The entries below must be transcribed exactly. Leave nothing out.

» INPUT DATA:
>>>>>

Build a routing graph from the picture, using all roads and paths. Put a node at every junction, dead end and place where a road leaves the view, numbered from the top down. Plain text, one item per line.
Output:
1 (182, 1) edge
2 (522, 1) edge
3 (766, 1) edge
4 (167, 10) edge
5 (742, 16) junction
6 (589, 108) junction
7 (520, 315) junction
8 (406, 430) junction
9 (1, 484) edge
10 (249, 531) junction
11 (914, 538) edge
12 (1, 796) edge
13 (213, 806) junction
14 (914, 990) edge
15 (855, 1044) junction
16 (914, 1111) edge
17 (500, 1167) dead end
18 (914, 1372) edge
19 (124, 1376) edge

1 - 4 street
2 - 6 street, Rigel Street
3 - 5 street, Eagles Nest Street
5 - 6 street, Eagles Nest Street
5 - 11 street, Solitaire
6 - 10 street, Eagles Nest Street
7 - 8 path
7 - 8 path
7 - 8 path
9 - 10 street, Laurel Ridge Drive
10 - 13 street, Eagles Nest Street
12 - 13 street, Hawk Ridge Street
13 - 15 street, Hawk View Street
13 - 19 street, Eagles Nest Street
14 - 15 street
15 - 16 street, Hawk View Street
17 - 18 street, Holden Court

<<<<<

» TASK OUTPUT:
Build a routing graph from the picture, using all roads and paths. Put a node at every junction, dead end and place where a road leaves the view, numbered from the top down. Plain text, one item per line.
Output:
1 (182, 1) edge
2 (522, 1) edge
3 (766, 1) edge
4 (167, 10) edge
5 (742, 16) junction
6 (589, 108) junction
7 (520, 315) junction
8 (406, 430) junction
9 (1, 484) edge
10 (249, 531) junction
11 (914, 538) edge
12 (1, 796) edge
13 (213, 806) junction
14 (914, 990) edge
15 (855, 1044) junction
16 (914, 1111) edge
17 (500, 1167) dead end
18 (914, 1372) edge
19 (124, 1376) edge

1 - 4 street
2 - 6 street, Rigel Street
3 - 5 street, Eagles Nest Street
5 - 6 street, Eagles Nest Street
5 - 11 street, Solitaire
6 - 10 street, Eagles Nest Street
7 - 8 path
7 - 8 path
7 - 8 path
9 - 10 street, Laurel Ridge Drive
10 - 13 street, Eagles Nest Street
12 - 13 street, Hawk Ridge Street
13 - 15 street, Hawk View Street
13 - 19 street, Eagles Nest Street
14 - 15 street
15 - 16 street, Hawk View Street
17 - 18 street, Holden Court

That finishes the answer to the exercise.